Move your cloud drives to green nodes
Once you are confident that the green nodes are working correctly, perform the following steps to move your cloud drives from the blue nodes to the green nodes.
Get the drives
Run the following command to list all cloud drives attached to your blue nodes:
pxctl cd list-drives
Move the drives
Once you know which cloud drives are attached to your blue nodes, perform the following steps for each blue node to move them to green nodes:
-
Cordon a blue node:
oc cordon <blue-node>
-
Reschedule application pods using Portworx volumes on different nodes. Since application pods are expected to be managed by a controller like
Deployment
orStatefulSet
, Kubernetes will spin up a new replacement pod on another node:oc delete pod <pod-name> -n <application-namespace>
-
From your cloud provider’s console, detach the cloud drives from the blue node using the information from the previous section.
-
Restart a storageless green node:
oc label node <green-node> px/service=restart --overwrite
-
Run the
pxctl status
command to check if the green node is now a storage node:pxctl status
Status: PX is operational
Telemetry: Healthy
Metering: Disabled or Unhealthy
License: PX-Enterprise VM+ Limited (expires in 7 days ; NOTICE: License expansion expires in 6d, 6h, 40m)
...
Cluster Summary
Cluster ID: px-cluster-bglicense
Cluster UUID: xxxxxxxx-xxxx-xxxx-xxxx-aced4d3436e4
Scheduler: kubernetes
Total Nodes: 3 node(s) with storage (3 online), 4 node(s) without storage (4 online)

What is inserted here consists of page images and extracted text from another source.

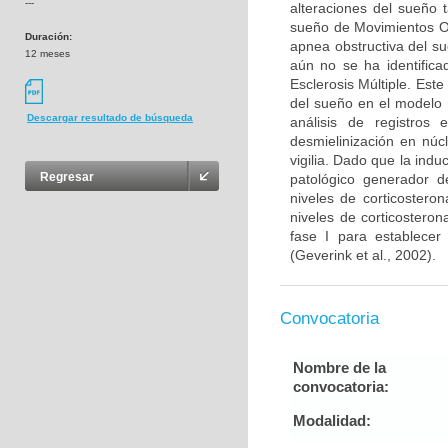
---
alteraciones del sueño 
sueño de Movimientos O
Duración:
apnea obstructiva del s
12 meses
aún no se ha identifica
Esclerosis Múltiple. Este
del sueño en el modelo 
Descargar resultado de búsqueda
análisis de registros 
desmielinización en núc
vigilia. Dado que la ind
Regresar
patológico generador de
niveles de corticostero
niveles de corticosteron
fase I para establecer
(Geverink et al., 2002).
Convocatoria
Nombre de la
convocatoria:
Modalidad: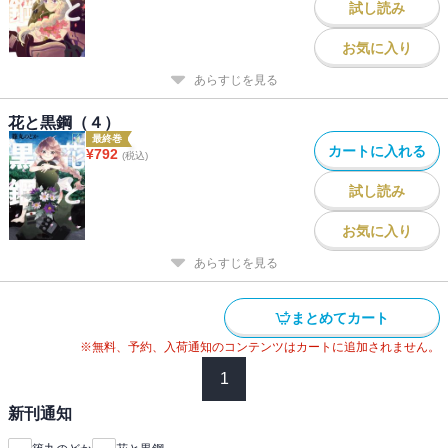
試し読み
お気に入り
あらすじを見る
花と黒鋼（４）
最終巻
カートに入れる
¥
792
(税込)
試し読み
お気に入り
あらすじを見る
まとめてカート
※無料、予約、入荷通知のコンテンツはカートに追加されません。
1
新刊通知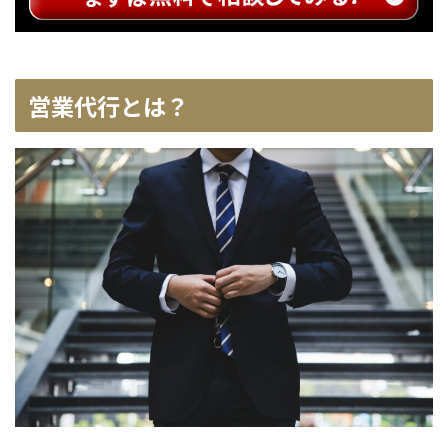
営業代行とは？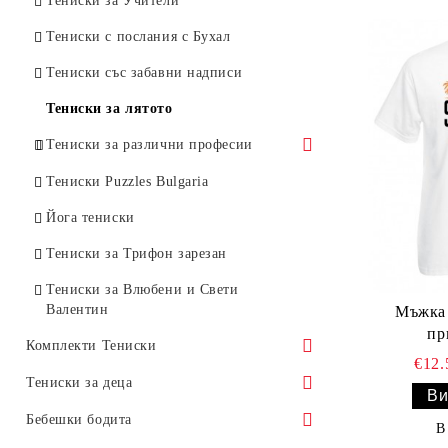
Тениски за Учители
Тениски за Йордановден
Ноември
Тениски с послания с Бухал
Тениски за МАРИЯ Голяма
Декември
Тениски със забавни надписи
Богородица
Тениски за лятото
Тениски за Света Екатерина
Тениски за различни професии
Тениски за Св. св. Константин и
Елена
Готвачи
Тениски Puzzles Bulgaria
Тениски за Никулден
Фармацевти
Йога тениски
Тениски за Петровден
Счетоводители
Тениски за Трифон зарезан
Тениски за Рождество Христово
Тениски за Влюбени и Свети
Тениски за Стефановден
Валентин
Мъжка 
пр
Тениски за Тодоровден
Комплекти Тениски
€12
Тениски за Цветница
Комплекти Тениски за Коледа
Тениски за деца
Ви
Тениски за Света Марина
Честита Коледа с овца
Забавни Комплекти
Детски тениски Обичам моите
Бебешки бодита
В
роднини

IP ID SchedulerNodeName Auth StorageNode Used Capacity Status StorageStatus Version Kernel OS
10.xx.x.xxx xxxxxxxx-xxxx-xxxx-xxxx-a873327ac689 smxxxxxxx-30-3 Disabled Yes 31 GiB 397 GiB Online Up 3.0.0.0-8c0abdb 3.10.0-1160.80.1.el7.x86_64 CentOS Linux 7 (Core)

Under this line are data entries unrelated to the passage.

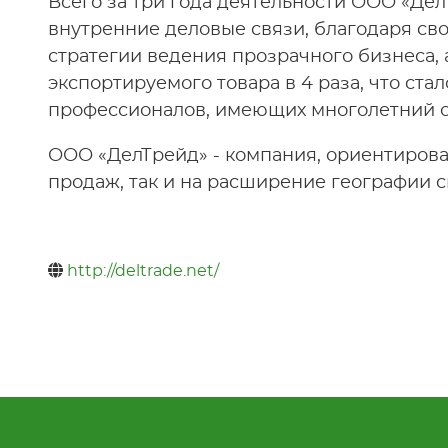
Всего за три года деятельности ООО «Де
внутренние деловые связи, благодаря св
стратегии ведения прозрачного бизнеса, 
экспортируемого товара в 4 раза, что ст
профессионалов, имеющих многолетний о
ООО «ДелТрейд» - компания, ориентирова
продаж, так и на расширение географии с
http://deltrade.net/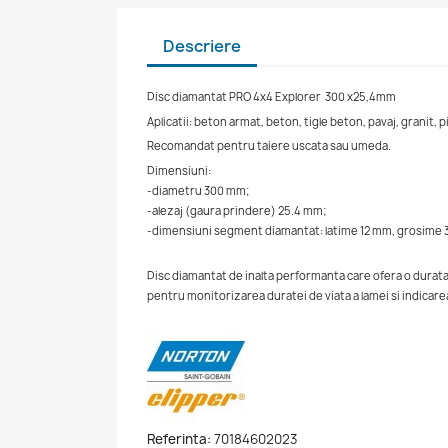
Descriere
Disc diamantat PRO 4x4 Explorer 300 x25,4mm
Aplicatii: beton armat, beton, tigle beton, pavaj, granit, pi
Recomandat pentru taiere uscata sau umeda.
Dimensiuni:
-diametru 300 mm;
-alezaj (gaura prindere) 25.4 mm;
-dimensiuni segment diamantat: latime 12 mm, grosime 
Disc diamantat de inalta performanta care ofera o durata d
pentru monitorizarea duratei de viata a lamei si indicarea 
Referinta:
70184602023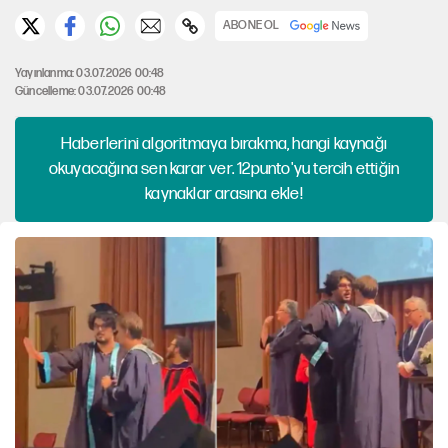
ABONE OL
Yayınlanma: 03.07.2026 00:48
Güncelleme: 03.07.2026 00:48
Haberlerini algoritmaya bırakma, hangi kaynağı
okuyacağına sen karar ver. 12punto'yu tercih ettiğin
kaynaklar arasına ekle!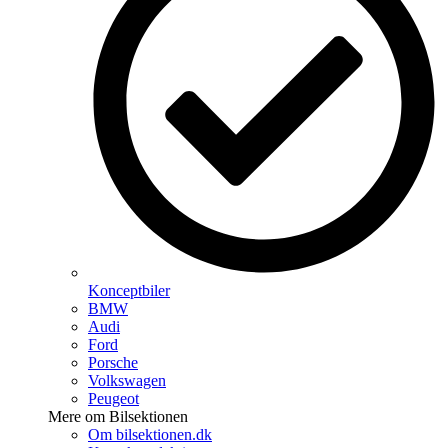
Konceptbiler
BMW
Audi
Ford
Porsche
Volkswagen
Peugeot
Mere om Bilsektionen
Om bilsektionen.dk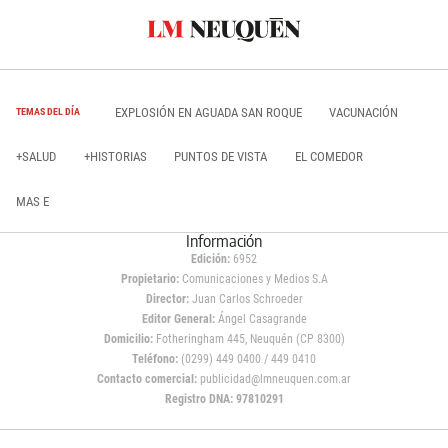
EXPLOSIÓN EN AGUADA SAN ROQUE
VACUNACIÓN
TEMAS DEL DÍA
+SALUD
+HISTORIAS
PUNTOS DE VISTA
EL COMEDOR
MAS E
Información
Edición:
6952
Propietario:
Comunicaciones y Medios S.A
Director:
Juan Carlos Schroeder
Editor General:
Ángel Casagrande
Domicilio:
Fotheringham 445, Neuquén (CP 8300)
Teléfono:
(0299) 449 0400 / 449 0410
Contacto comercial:
publicidad@lmneuquen.com.ar
Registro DNA: 97810291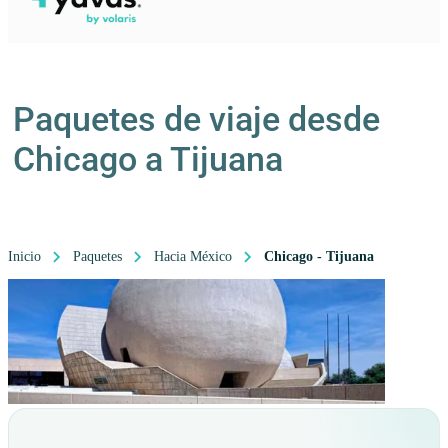
Paquetes de viaje desde
Chicago a Tijuana
Inicio
Paquetes
Hacia México
Chicago - Tijuana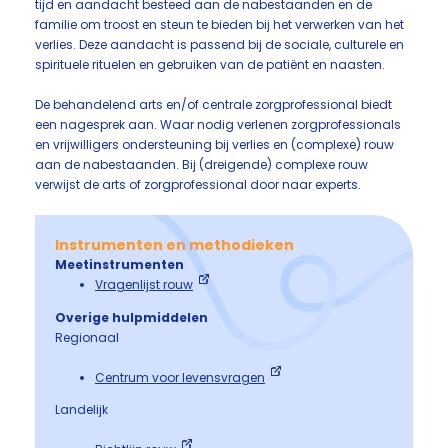
tijd en aandacht besteed aan de nabestaanden en de
familie om troost en steun te bieden bij het verwerken van het
verlies. Deze aandacht is passend bij de sociale, culturele en
spirituele rituelen en gebruiken van de patiënt en naasten.
De behandelend arts en/of centrale zorgprofessional biedt
een nagesprek aan. Waar nodig verlenen zorgprofessionals
en vrijwilligers ondersteuning bij verlies en (complexe) rouw
aan de nabestaanden. Bij (dreigende) complexe rouw
verwijst de arts of zorgprofessional door naar experts.
Instrumenten en methodieken
Meetinstrumenten
Vragenlijst rouw
Overige hulpmiddelen
Regionaal
Centrum voor levensvragen
Landelijk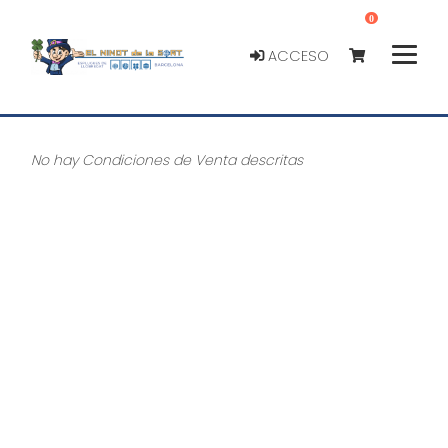
0
ACCESO
No hay Condiciones de Venta descritas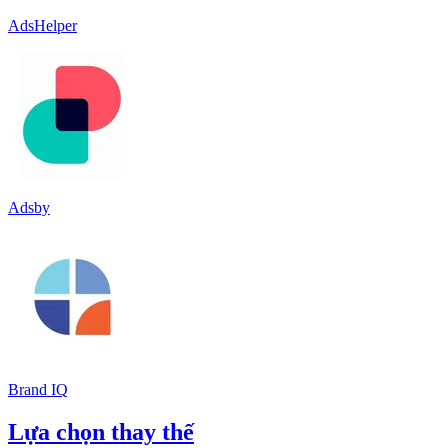
AdsHelper
Adsby
Brand IQ
Lựa chọn thay thế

10.xx.xx.xx xxxxxxxx-xxxx-xxxx-xxxx-47bc13d55961 smxxxxxxx-30-4 Disabled Yes 31 GiB 397 GiB Online Up 3.0.0.0-8c0abdb 3.10.0-1160.80.1.el7.x86_64 CentOS Linux 7 (Core)
10.xx.x.xxx xxxxxxxx-xxxx-xxxx-xxxx-caf453d43549 smxxxxxxx-30-7 Disabled Yes 31 GiB 397 GiB Online Up 3.0.0.0-8c0abdb 3.10.0-1160.80.1.el7.x86_64 CentOS Linux 7 (Core)
10.xx.x.xxx xxxxxxxx-xxxx-xxxx-xxxx-f06bc091ee55 smxxxxxxx-30-8 Disabled No 0 B 0 B Online No Storage 3.0.0.0-8c0abdb 3.10.0-1160.80.1.el7.x86_64 CentOS Linux 7 (Core)
10.xx.xx.xx xxxxxxxx-xxxx-xxxx-xxxx-56dc7d48ef6c smxxxxxxx-30-6 Disabled No 0 B 0 B Online No Storage 3.0.0.0-8c0abdb 3.10.0-1160.80.1.el7.x86_64 CentOS Linux 7 (Core)
10.xx.x.xxx xxxxxxxx-xxxx-xxxx-xxxx-13865e76d480 smxxxxxxx-30-1 Disabled No 0 B 0 B Online No Storage (This node) 3.0.0.0-8c0abdb 3.10.0-1160.80.1.el7.x86_64 CentOS Linux 7 (Core)
10.xx.x.xxx xxxxxxxx-xxxx-xxxx-xxxx-368171233a4a smxxxxxxx-30-5 Disabled No 0 B 0 B Online No Storage 3.0.0.0-8c0abdb 3.10.0-1160.80.1.el7.x86_64 CentOS Linux 7 (Core)
...You will see that the green node (
smxxxxxxx-30-7
) is now a storage node and the blue node (smxxxxxxx-30-1
) is a storageless node, which will be decommissioned automatically by Portworx after some time.
Once all green nodes are converted to storage nodes, use your cloud provider console to verify if the cloud drives are attached to the green nodes, then delete the blue node VMs.